- _Problem A_
Write out, word for word, the stretch of the skew diagram question from "Consider the following" through "notation $\lambda /\mu$)".
- _Problem B_
Continue the skew diagram question from the point where it stops.

- _Excerpt to read_
Consider the following two partitions. Partition $\lambda=4^4=(4,4,4,4)$
o o o o
o o o o
o o o o
o o o o
And partition $\mu=(4,2,1,0)$
o o o o
o o
o
We can take the skew diagram of the two partitions $\lambda-\mu$ (or in other notation $\lambda /\mu$)
. . . .
. . o o
. o o o
o o o o
Now the question is, how do we read the resulting skew diagram in terms of partitions? Do we write
$$\lambda-\mu =(0,2,3,4)?$$
This does not seem right, since the elements of all partitions usually are ordered in decreasing order. Additionally, using such an object within a formula for construction of symmetric polynomials would lead to vanishing results if the partition is not ordered (see for example this paper). So the question remains: how exactly does one read a skew diagram as a partition? Thanks for any suggestion!

- _Dataset records_
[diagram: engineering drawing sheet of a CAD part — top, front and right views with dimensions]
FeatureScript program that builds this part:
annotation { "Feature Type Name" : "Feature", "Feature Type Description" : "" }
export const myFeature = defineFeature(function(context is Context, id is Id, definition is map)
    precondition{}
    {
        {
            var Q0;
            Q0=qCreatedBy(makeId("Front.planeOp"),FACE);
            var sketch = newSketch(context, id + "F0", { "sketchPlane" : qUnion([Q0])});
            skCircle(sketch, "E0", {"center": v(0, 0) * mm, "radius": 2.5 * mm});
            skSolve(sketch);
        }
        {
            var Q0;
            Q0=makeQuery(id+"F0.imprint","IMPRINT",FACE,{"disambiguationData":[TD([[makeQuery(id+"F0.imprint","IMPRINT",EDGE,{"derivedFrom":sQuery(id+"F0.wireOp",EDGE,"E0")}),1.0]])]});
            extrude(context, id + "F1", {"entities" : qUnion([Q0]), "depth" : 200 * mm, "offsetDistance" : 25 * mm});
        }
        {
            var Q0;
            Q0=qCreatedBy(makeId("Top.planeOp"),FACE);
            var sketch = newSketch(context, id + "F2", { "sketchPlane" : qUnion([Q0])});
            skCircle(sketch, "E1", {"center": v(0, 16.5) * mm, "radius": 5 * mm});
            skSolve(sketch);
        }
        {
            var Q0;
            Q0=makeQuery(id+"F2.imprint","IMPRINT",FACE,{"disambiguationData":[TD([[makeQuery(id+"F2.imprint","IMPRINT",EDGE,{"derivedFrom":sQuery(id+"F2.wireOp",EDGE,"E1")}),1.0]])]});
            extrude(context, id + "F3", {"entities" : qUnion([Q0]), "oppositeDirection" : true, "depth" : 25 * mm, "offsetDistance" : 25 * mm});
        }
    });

- _Answer A_
Consider the following two partitions. Partition $\lambda=4^4=(4,4,4,4)$
o o o o
o o o o
o o o o
o o o o
And partition $\mu=(4,2,1,0)$
o o o o
o o
o
We can take the skew diagram of the two partitions $\lambda-\mu$ (or in other notation $\lambda /\mu$)

- _Answer B_
EDIT:
In the notation section of this paper the interpretation
$$(m^n-\mu)_i=m-\mu_{n+1-i}$$
is given, so that I guess in the above example we have $\lambda-\mu =(4,3,2,0)$. But that still does not tell us what to do when both $\lambda$ and $\mu$ have non-trivial shapes and i.e. $\lambda/\mu$ is a vertical strip.
A skew diagram is not a partition, so you cannot write it as a tuple. I would just write "$\lambda/\mu$ where $\lambda = 4444$ and $\mu = 421$." You need to keep both $\lambda$ and $\mu$ around to describe $\lambda/\mu$. Of course, if you're interested in some special situation you could make up your own notation.